Secukinumab was generally well tolerated in clinical trials (Sect.
3). The tolerability profile of secukinumab in patients with PsA was consistent with the profile of the drug used in other approved indications, including plaque psoriasis and AS. Secukinumab remained generally well tolerated over the longer term (up to 5 years), with no new or unexpected safety signals. Post-marketing safety surveillance data based on cumulative secukinumab exposure of > 285,000 PY were consistent with data from clinical trials (Sect.
3).
Treatment retention is a composite measure of a drug’s efficacy and tolerability [
47], and low adherence rates and/or high discontinuation rates may indicate suboptimal treatment [
45]. In real-world studies, rates of adherence, retention and persistence with secukinumab were better than or similar to those with other bDMARDs (Sect.
2.3). Additional studies would help to further elucidate the position of secukinumab in the real-world setting. The ongoing, longitudinal, observational SERENA study (
n = 2932) will assess the long-term (up to 5 years) retention of secukinumab in routine clinical practice across three indications (plaque psoriasis, AS and PsA) [
62].
The choice of treatment for PsA is individualized and should take into account factors such as comorbidities and patient preferences (e.g. route of administration, ease of use) [
53,
54]. Like all newer bDMARDs, secukinumab is administered subcutaneously. After appropriate training, secukinumab can be self-administered via a prefilled syringe or pen (Sect.

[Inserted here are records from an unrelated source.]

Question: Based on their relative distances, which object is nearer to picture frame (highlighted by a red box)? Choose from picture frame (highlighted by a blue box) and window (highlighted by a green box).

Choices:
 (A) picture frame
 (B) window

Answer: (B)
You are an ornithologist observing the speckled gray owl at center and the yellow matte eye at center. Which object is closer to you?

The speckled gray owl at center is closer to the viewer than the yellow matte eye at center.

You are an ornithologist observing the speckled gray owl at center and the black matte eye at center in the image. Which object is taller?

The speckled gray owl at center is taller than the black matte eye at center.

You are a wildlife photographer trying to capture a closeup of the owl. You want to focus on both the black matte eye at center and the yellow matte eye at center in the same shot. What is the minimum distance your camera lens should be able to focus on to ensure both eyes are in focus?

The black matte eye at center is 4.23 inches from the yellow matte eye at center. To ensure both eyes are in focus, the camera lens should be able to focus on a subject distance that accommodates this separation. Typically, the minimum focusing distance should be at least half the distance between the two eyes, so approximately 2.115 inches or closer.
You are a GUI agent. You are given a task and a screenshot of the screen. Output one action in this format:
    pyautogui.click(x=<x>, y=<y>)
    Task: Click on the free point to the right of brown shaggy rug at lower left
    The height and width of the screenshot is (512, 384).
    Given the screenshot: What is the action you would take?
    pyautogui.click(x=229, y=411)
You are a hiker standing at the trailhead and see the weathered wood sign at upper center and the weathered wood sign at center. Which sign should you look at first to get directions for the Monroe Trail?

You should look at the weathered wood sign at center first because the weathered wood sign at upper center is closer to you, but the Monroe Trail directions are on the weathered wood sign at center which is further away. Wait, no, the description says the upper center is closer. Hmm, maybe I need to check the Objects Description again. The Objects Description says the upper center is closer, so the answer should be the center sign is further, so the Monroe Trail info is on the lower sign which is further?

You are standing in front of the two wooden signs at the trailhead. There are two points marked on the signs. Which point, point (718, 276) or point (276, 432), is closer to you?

4). Such devices offer patients convenience and ease of administration, both of which may improve their adherence to treatment. In the FUTURE 3 trial, most patients were satisfied or very satisfied with the autoinjector and found it easy or very easy to use (Sect.
2.1.1.3). In real-world clinical practice, secukinumab was associated with high levels of patient and physician satisfaction (Sect.
2.3).
Cost is another factor that can influence the choice of therapy in PsA. Current National Institute for Health and Care Excellence guidance indicates that secukinumab is cost effective in some clinical settings [
63]. Semi-Markov models were used to evaluate the cost effectiveness of secukinumab in patients with PsA from the perspectives of the German statutory health insurance system [
64] and the Argentinean social security healthcare system [
65]. Results suggest that, over a lifetime horizon, secukinumab is cost effective compared with other bDMARDs (adalimumab, certolizumab pegol, etanercept, golimumab, infliximab and ustekinumab) in both biological-experienced patients and biological-naïve patients (without or without concomitant moderate to severe psoriasis) [
64,
65]. Additional pharmacoeconomic data relevant to the EU and the USA would be useful.
In conclusion, subcutaneous secukinumab is effective across all key PsA domains and is generally well tolerated, with efficacy and tolerability sustained over the longer term. Thus, secukinumab represents a useful treatment alternative to TNFi and other bDMARDs in adult patients with active PsA.